About 50 job seekers who were conned by a fake external recruitment firm in Kampala have stormed Kyanja Police station seeking police intervention to arrest the company director. The victims were scammed by Mugislam business consultant in Kyanja town. According to the group, they were promised non-existent jobs in Middle East countries, where each applicant paid between Shillings 900.000 and 1 million to get a job.
Most of them fall prey to the scam as a result of the job advertisements made both online and on radio stations in Kampala. The company advertised vacancies for security guards, cleaners, cargo handlers, maids, engineers, and nurses among others.
Angella Nalubega, a victim, said that most of them paid in January and February this year, with the assurance to start working within the next three months. She, however, says that the company has been postponing their travel with endless excuses.
“We came to realize that this was a total scam, on Saturday this weekend, during the medical test they had organised at the office, they brought a certain doctor claiming to be attached to Mulago Hospital. We demanded he shows us his identification cards first, which he could not present. They rejected that medical test,” Nalubega said.
Nalubega said others who had paid the company to process passports on their behalf, were also taken to a building in the city center where another person masquerading as an official from the Ministry of Internal Affair interviewed them.
Martin Ntambi from Nakaseke district is another victim. He says that those without National Identity cards were asked to bring letters from their Local Council chairpersons to facilitate the processing of their passports, which opened their eyes.
Other victims said all they needed was Police intervention to arrest the company directors, whom they have never met to refund their money.
Kampala Metropolitan Police spokesperson, Patrick Onyango, said police have arrested Tasha Namuyimbwa, who has been working as the company secretary as the hunt for the director is ongoing. Police have called upon Ugandans seeking jobs abroad to do due diligence on the legitimacy and legality of labor export companies to avoid falling into the traps of human traffickers.
“Ugandans should be doing this with the Ministry of Labour to establish whether these companies advertising jobs are really registered by the government. They can also find out with the Ministry if the company has those job contracts available. Onyango said.”

▶ [Problem]
Reproduce the stretch of the report on the recruitment scam from "Other victims said" through "of human traffickers.", replacing "company secretary" with "office manager". The entries that follow have no connection to the report on the recruitment scam.

▶ [Available data]
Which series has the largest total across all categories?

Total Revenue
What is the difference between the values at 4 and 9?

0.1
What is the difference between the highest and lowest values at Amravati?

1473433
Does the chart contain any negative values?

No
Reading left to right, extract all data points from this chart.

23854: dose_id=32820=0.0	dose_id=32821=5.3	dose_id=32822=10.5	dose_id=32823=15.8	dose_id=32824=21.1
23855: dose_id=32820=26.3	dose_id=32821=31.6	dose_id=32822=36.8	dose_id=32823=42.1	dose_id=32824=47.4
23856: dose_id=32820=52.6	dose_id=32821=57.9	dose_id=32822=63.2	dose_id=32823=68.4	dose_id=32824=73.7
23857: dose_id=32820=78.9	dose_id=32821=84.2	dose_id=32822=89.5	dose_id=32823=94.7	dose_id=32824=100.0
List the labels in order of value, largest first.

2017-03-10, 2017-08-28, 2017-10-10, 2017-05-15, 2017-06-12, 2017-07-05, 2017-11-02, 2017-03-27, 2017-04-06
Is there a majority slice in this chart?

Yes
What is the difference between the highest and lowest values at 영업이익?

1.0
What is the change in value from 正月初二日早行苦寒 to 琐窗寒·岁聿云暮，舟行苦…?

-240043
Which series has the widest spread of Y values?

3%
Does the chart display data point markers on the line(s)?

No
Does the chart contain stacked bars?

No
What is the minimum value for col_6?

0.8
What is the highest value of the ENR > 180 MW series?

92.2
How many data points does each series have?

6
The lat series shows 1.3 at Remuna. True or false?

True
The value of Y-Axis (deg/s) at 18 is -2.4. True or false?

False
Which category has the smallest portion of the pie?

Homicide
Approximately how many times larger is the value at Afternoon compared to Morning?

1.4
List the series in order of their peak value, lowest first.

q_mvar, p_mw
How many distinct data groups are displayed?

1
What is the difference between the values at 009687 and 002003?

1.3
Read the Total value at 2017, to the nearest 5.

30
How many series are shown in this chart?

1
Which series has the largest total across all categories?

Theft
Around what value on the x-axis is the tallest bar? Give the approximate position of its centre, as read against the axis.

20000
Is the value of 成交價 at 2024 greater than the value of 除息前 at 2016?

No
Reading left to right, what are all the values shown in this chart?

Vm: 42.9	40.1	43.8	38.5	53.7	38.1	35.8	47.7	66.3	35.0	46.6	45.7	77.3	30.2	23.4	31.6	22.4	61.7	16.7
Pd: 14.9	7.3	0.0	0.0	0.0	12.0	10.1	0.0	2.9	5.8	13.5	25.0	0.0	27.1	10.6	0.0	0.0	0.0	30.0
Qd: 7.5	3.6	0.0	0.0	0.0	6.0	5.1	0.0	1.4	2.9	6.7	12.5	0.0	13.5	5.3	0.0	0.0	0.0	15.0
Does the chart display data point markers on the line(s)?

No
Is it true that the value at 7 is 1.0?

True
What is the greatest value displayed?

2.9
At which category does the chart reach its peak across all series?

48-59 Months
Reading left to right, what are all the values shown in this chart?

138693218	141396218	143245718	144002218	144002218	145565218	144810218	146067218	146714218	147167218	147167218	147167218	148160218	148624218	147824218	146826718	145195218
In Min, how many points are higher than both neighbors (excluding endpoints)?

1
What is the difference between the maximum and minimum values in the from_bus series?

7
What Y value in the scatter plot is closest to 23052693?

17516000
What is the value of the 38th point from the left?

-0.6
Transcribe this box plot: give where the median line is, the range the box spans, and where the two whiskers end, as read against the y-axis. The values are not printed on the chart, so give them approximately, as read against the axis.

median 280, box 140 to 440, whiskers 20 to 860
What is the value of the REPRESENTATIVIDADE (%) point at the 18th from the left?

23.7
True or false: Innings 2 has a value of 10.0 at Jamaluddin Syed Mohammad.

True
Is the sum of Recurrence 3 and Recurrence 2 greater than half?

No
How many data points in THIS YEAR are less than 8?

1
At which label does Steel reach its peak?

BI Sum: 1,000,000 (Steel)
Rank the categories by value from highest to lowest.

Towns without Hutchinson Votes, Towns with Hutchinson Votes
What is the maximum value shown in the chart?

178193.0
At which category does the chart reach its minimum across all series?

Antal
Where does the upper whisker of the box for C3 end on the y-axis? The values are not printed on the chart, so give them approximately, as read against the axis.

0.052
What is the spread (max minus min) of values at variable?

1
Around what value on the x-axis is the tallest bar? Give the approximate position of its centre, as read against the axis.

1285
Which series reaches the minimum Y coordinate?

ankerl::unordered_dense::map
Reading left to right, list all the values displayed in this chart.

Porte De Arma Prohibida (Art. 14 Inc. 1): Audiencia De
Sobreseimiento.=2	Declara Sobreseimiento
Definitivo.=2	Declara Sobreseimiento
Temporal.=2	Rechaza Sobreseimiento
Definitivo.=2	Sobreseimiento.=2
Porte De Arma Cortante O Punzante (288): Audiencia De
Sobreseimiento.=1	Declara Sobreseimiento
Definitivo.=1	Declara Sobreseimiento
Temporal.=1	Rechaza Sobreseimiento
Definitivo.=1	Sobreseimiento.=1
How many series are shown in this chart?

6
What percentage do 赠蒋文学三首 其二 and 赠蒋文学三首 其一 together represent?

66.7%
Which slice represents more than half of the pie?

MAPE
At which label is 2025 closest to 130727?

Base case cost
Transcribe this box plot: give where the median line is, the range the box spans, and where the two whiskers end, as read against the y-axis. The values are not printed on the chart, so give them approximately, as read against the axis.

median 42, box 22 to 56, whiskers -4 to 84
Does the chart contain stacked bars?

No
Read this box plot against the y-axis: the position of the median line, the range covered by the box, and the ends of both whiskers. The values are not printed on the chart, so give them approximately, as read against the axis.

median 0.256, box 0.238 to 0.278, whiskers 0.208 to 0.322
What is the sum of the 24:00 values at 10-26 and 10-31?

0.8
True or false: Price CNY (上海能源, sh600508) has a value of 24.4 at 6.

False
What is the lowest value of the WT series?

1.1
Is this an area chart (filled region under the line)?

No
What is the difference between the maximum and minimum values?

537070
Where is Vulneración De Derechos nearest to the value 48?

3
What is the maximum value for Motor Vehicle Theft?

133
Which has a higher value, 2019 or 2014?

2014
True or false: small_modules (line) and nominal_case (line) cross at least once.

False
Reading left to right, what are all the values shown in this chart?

▶ [Exercise solution]
Other victims said all they needed was Police intervention to arrest the company directors, whom they have never met to refund their money.
Kampala Metropolitan Police spokesperson, Patrick Onyango, said police have arrested Tasha Namuyimbwa, who has been working as the office manager as the hunt for the director is ongoing. Police have called upon Ugandans seeking jobs abroad to do due diligence on the legitimacy and legality of labor export companies to avoid falling into the traps of human traffickers.